14/12/2015 - 09:49

Home builds evolving but bricks stay strong

14/12/2015 - 09:49


Save articles for future reference.

Alternative construction techniques are gathering momentum in Western Australia, but not all builders are convinced that double brick’s dominance is about to end.

Home builds evolving but bricks stay strong
IN PLACE: A Summit Homes upper-storey module being installed at Port Coogee. Photo: Summit Homes

Alternative construction techniques are gathering momentum in Western Australia, but not all builders are convinced that double brick’s dominance is about to end.

The move to new methods has been driven on two fronts – by developers looking for a cost-effective solution for blocks where it is difficult to build traditional brick homes, and consumers seeking time savings to increase affordability.

Master Builders Association WA executive director Michael McLean said the building industry was evolving quickly as new techniques and new materials were developed.

“It’s exciting that not only consumers, but some of the builders are being prepared to trial steel- and timber-framed housing, even brick veneer housing, more than they have in the past,” Mr McLean said.

“Double brick will remain the major form of construction for our lifetime, but it’s always healthy to have competition in the market, that’s why I’m encouraged by modular housing as well.”

Summit Homes Group has committed strongly to new techniques, setting up a manufacturing facility in Myaree to explore modular and steel-framed construction.

The facility builds complete new homes and also second-storey pods, which can be added to existing dwellings, in some cases in just two weeks.

Summit new homes general manager Tony Harvie said the group had been approached by a number of developers looking for lightweight builds on difficult blocks since the facility was established.
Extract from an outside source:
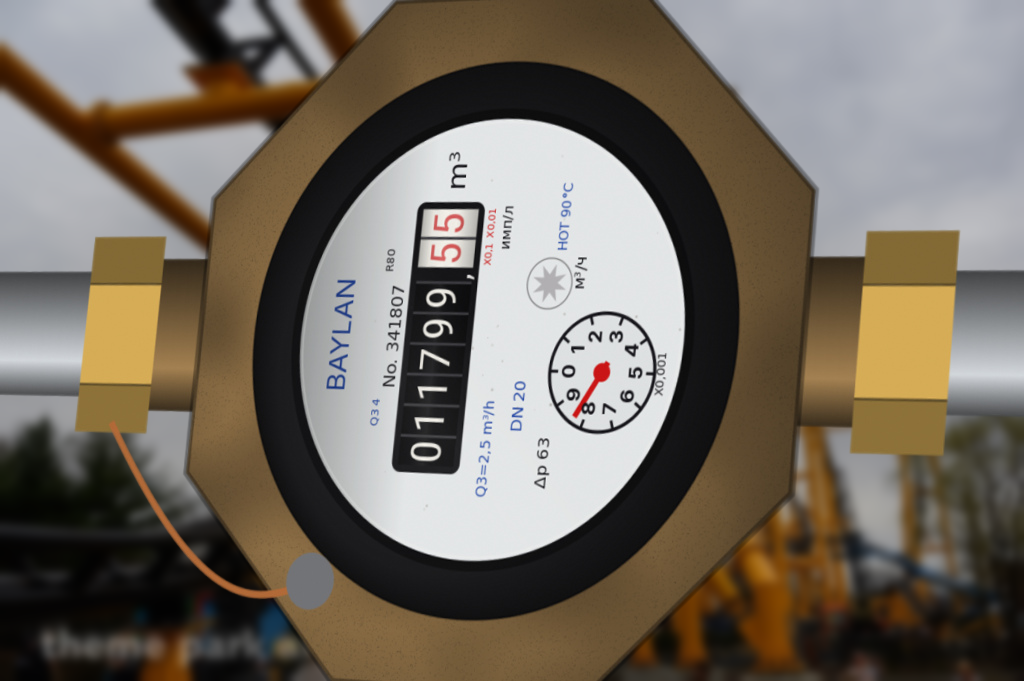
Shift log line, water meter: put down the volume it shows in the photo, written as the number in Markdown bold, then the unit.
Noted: **11799.558** m³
“We generally build on A-class, sandy sites, but Perth is running out of sandy soil,” Mr Harvie told Business News.

“The developers have to bring in $30,000 worth of sand to make them A-class, so they are coming to us and asking if we can build lightweight construction.”
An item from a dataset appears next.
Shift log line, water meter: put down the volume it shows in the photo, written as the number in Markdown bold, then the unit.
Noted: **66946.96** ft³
Another builder pushing modular builds is McGrath Homes, which has been using the techniques in WA since the 1960s, predominantly for single dwellings.

Last week, McGrath Homes unveiled a new prototype that can be used for low, mid and high-rise construction, up to 25 storeys.

Its new technique is designed to reduce on-site construction time by up to 50 per cent, providing a 20 per cent cost saving.

But Mr McLean said there was a particular challenge with modular building becoming more prolific – valuation for finance purposes.

“Valuers aren’t recognising the value in modular housing, which is very disappointing,” he said.

“A lot of the providers are very frustrated with values not stacking up in order to get approvals for finance.”

Amid the excitement surrounding increased affordability, ABN Group managing director Dale Alcock said he wasn’t convinced modular building was a saviour for the metropolitan area.

Mr Alcock acknowledged the time saving involved with modular building, but said the costs of construction were largely in line with traditional double brick techniques.

“The traditional forms of construction are that way for a particular reason,” he said.

“That is, the trades know how to construct with them, they are available at a sufficient volume and at a competitive price, so the overall market skews to that being what is the predominant outcome.”

But Mr Alcock did say ABN Group was willing to consider traditional techniques like brick veneer, which had been proved in other locations.

“We know it and understand it and the materials are all supplied by our regular manufacturers and suppliers so there are no warranty issues, but it is about understanding how the cost equation of that will work on a repeat basis,” Mr Alcock said.